Stored items from a collection
BEGIN

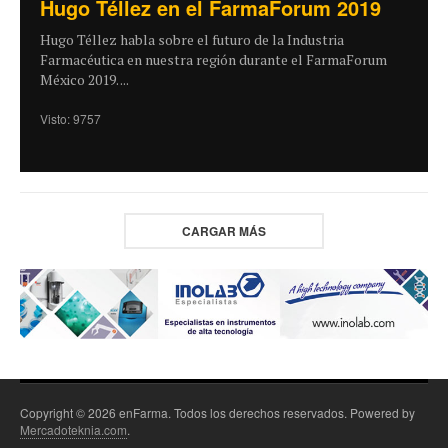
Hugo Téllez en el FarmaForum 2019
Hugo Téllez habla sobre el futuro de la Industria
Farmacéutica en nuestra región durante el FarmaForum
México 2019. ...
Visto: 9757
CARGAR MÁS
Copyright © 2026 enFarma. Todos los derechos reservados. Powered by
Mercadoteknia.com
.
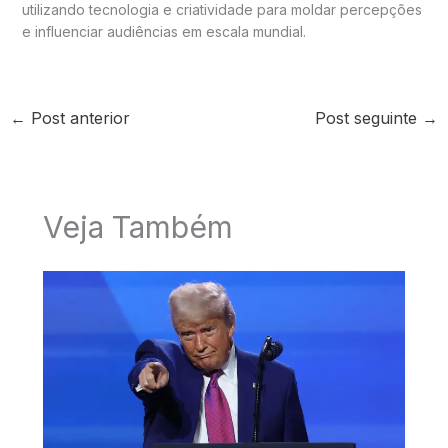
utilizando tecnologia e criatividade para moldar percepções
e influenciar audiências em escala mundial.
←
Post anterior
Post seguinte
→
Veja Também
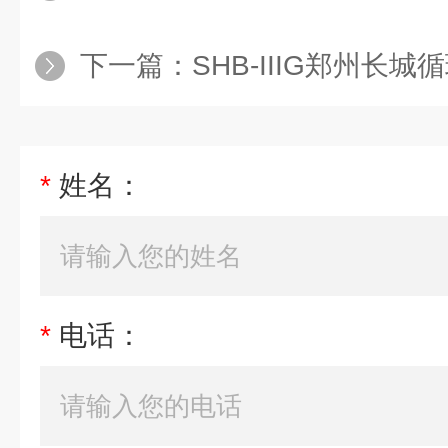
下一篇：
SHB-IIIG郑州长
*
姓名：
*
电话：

END
BEGIN

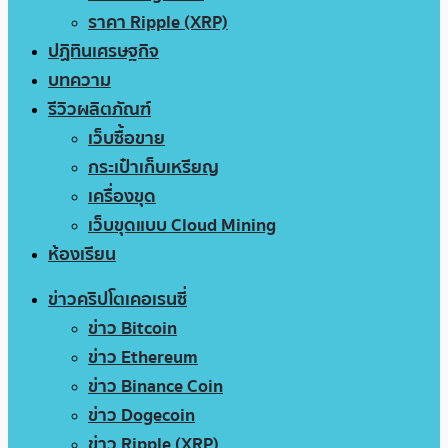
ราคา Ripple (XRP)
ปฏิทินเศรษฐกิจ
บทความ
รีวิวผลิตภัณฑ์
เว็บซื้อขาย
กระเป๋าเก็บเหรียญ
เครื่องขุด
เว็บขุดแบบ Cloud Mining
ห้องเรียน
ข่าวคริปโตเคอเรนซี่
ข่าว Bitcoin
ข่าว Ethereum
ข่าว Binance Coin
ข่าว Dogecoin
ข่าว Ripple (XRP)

END
BEGIN

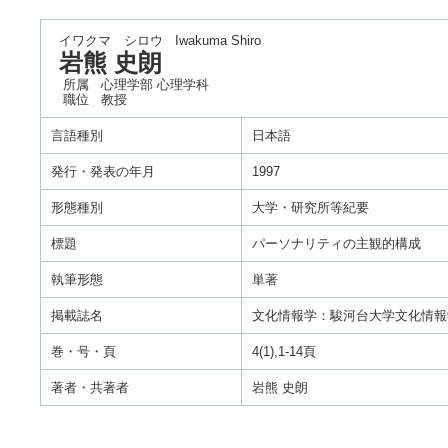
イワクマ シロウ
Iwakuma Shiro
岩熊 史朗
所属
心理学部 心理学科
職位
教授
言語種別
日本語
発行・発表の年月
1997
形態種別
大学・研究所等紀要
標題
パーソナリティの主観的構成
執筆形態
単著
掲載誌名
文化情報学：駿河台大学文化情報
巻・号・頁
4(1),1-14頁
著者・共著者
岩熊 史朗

END

Your assignment ->
Return the lines from the entries above verbatim, beginning at the line that contains "utilizando tecnologia e" and stopping after the line that contains "Veja Também".

Written response ->
utilizando tecnologia e criatividade para moldar percepções
e influenciar audiências em escala mundial.
←
Post anterior
Post seguinte
→
Veja Também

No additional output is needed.